In the past, football players would lug around more than 500 pages of plays about slants, routes, and patterns. That action will soon be just a memory as more and more teams make the transition to iPad playbooks.
Last season, two NFL teams made the swap, and since then, 14 teams have jumped on board, including the Rams.
Itinerary updates, diagrams and video are automatically pushed to each iPad providing playersalmost instant access.
Integrating iPads has saved the organization over 75,000 pieces of paper per camp, not including binders, copies and side notes, adding to the going green theme the Rams have in place.

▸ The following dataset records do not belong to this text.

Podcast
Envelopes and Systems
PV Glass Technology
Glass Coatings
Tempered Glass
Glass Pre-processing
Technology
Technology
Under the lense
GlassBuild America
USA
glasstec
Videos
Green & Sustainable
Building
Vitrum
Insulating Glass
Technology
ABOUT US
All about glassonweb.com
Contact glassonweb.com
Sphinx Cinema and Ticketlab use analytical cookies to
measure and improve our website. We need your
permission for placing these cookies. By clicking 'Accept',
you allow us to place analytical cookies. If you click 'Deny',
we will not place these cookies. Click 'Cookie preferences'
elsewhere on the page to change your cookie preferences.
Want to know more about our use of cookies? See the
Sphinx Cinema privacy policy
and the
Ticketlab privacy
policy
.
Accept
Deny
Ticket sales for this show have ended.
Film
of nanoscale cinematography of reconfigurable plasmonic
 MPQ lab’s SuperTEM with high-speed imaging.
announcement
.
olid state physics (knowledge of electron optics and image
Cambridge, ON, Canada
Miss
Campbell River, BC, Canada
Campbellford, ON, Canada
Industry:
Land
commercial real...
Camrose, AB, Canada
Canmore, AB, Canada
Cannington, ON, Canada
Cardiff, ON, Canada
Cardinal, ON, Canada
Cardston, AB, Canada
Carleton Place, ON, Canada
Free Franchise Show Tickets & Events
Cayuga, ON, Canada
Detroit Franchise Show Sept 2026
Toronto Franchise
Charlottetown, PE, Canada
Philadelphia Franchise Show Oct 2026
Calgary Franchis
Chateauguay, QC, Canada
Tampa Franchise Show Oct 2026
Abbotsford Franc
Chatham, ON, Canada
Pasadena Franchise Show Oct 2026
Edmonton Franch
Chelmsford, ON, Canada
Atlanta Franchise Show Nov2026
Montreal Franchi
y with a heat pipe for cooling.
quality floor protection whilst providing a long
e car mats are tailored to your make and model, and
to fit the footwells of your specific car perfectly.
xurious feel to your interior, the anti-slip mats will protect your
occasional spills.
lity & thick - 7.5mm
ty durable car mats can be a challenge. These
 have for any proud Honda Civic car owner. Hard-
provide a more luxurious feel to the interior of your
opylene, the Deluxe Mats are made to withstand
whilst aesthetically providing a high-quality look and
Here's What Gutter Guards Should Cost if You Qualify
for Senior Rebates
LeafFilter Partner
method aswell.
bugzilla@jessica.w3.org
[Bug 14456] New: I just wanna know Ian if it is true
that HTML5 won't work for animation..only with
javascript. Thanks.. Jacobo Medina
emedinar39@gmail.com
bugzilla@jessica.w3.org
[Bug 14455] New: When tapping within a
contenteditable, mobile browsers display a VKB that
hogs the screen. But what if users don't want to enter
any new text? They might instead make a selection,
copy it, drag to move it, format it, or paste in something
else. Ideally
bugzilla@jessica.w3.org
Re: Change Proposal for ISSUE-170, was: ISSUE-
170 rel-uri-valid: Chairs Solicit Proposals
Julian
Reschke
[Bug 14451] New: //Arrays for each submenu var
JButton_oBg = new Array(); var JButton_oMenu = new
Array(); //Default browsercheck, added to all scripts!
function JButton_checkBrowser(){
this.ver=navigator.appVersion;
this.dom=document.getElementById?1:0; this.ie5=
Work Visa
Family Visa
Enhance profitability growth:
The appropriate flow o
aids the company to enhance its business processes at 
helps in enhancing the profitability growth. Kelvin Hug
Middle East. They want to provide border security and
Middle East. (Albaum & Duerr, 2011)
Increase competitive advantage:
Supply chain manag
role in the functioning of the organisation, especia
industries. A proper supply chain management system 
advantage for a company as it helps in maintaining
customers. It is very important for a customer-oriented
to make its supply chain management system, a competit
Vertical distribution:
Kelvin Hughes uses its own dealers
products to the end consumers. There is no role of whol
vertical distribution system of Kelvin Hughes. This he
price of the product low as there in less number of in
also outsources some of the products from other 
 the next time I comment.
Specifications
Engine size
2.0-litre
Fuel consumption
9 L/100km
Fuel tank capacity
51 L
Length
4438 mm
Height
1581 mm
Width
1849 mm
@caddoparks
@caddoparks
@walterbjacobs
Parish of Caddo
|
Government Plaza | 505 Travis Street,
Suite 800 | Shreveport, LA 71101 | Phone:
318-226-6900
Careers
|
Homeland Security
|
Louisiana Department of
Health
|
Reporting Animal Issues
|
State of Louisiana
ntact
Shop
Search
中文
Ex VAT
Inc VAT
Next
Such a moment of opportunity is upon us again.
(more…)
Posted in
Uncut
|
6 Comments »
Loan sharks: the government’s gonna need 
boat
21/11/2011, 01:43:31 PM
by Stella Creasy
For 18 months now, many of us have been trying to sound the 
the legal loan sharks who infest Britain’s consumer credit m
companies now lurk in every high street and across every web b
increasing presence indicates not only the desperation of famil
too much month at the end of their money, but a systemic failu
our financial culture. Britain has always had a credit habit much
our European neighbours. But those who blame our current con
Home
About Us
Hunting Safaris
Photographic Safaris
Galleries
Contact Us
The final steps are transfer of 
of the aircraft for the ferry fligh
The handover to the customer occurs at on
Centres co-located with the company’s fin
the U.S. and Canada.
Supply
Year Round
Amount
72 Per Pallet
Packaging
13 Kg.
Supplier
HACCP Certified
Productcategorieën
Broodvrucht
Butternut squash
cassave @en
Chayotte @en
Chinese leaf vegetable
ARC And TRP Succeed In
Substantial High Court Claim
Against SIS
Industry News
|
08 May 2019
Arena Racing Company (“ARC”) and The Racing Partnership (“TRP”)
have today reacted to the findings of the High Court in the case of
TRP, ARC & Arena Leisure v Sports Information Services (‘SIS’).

With such a young team, the new teaching tool is poplar, but that comes along with assuring players, staff and other members of the team that they understand how to keep information safe and secure.
For example, last summer Broncos linebacker D.J. Williams posted a picture of his iPad during camp that revealed some of Denver's basic defensive formations, exposing those plays to the entire world.
Consequences for similar actions may result in hefty fines.
When it comes to surfing the net or being online, many teams have multi-layered, password security systems and all data is securely stored on the teams' own servers, even opting out of third party involvement. It has been such a hit, that the trend has even trickled down to the collegiate level, seen in the hands of athletes at Ohio State, Duke and many others.
The steps taken to keep information secure have been extremely successful. For the first time this season, the league is allowing players and coaches to have access to their tablets until they head out to the field for kickoff. Last year, they had to be removed from the locker room 90 minutes prior to the game.
The Jets, Giants, Seahawks and 49ers are also testing the devices to assist them in neurological testing. They hope to use the iPad to view X-rays and players' medical records.